Exercise materials Block Start
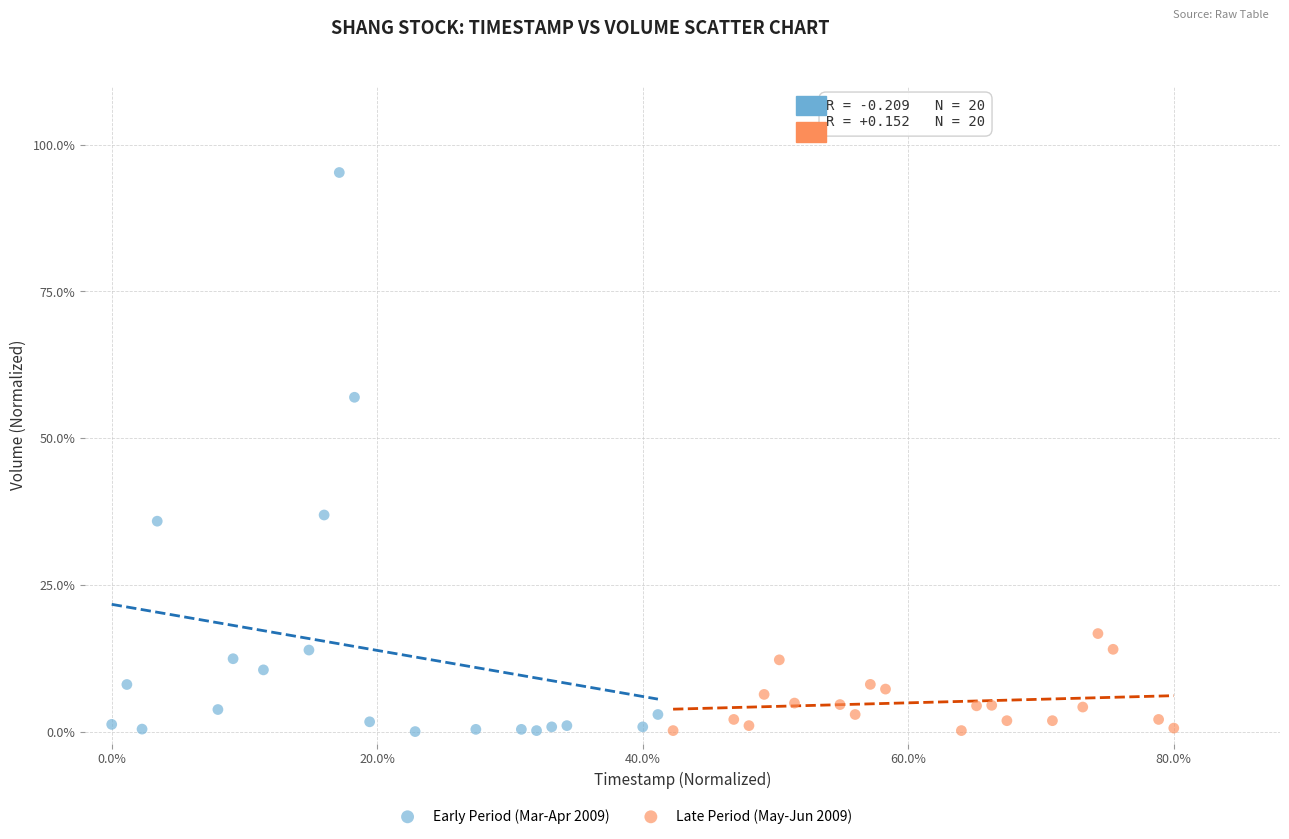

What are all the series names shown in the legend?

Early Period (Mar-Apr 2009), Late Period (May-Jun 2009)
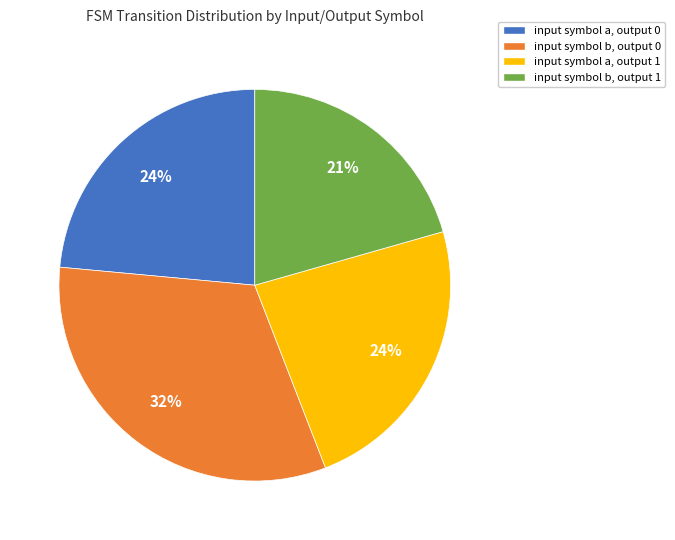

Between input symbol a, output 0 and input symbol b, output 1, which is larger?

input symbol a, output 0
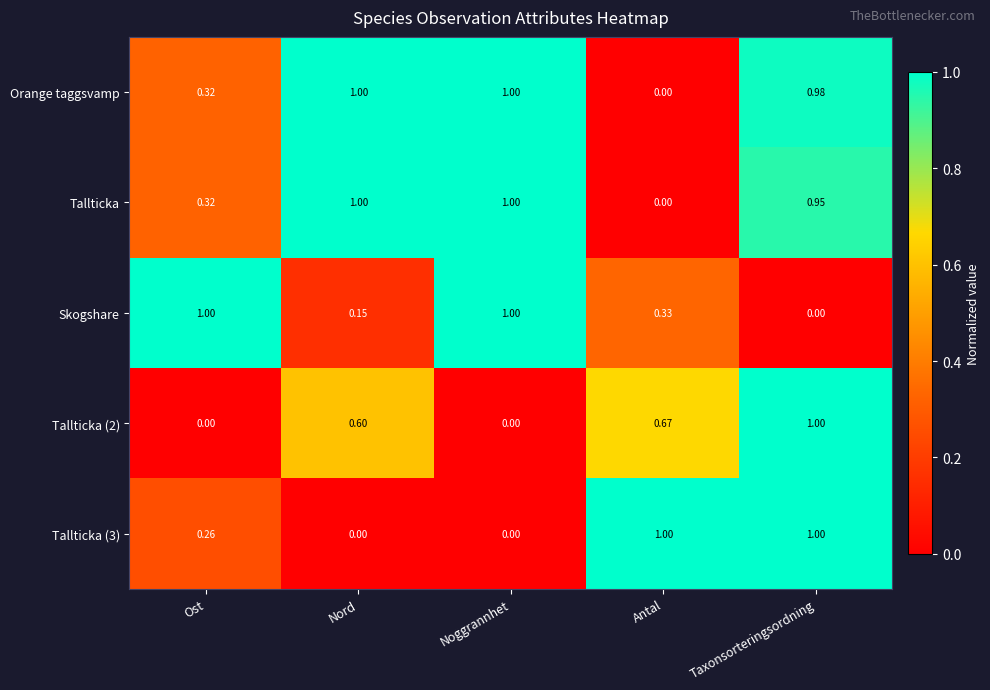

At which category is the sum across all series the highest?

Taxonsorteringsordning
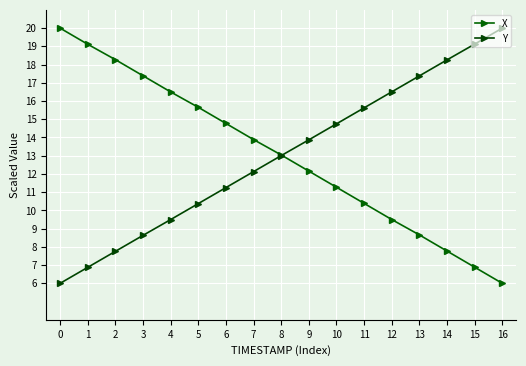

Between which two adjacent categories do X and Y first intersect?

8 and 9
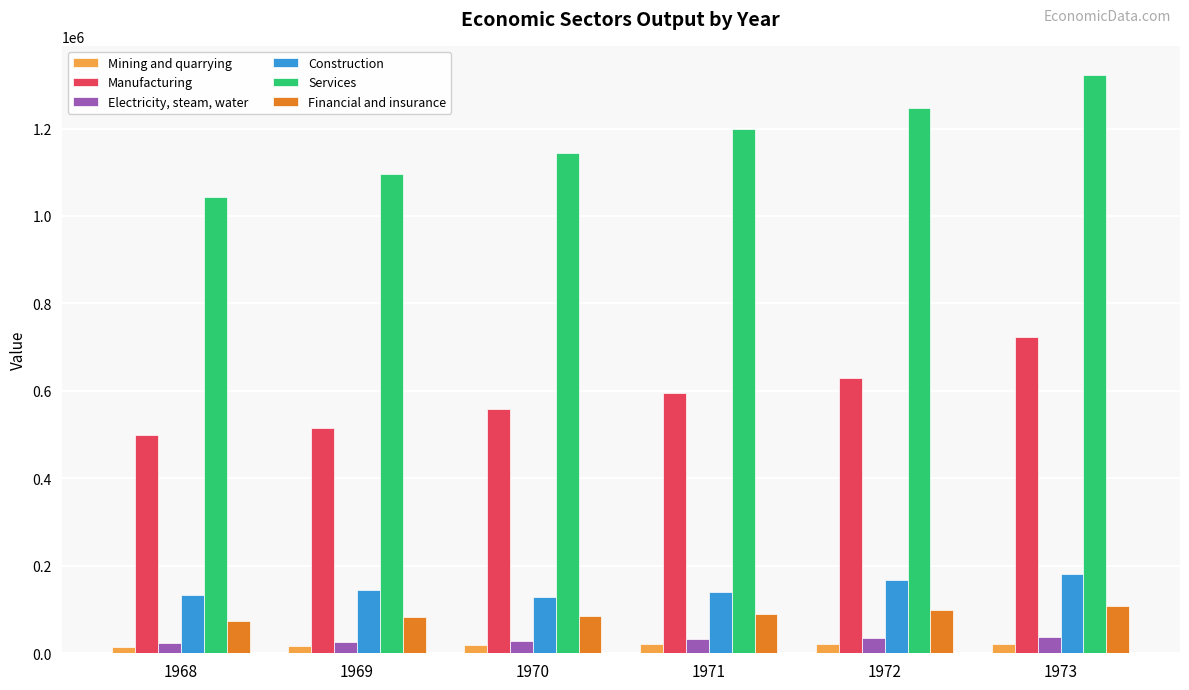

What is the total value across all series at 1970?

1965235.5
Exercise materials Block End
Please locate every line of the material above that contains the word "output" and copy each of those lines. Case counts.

Between input symbol a, output 0 and input symbol b, output 1, which is larger?
input symbol a, output 0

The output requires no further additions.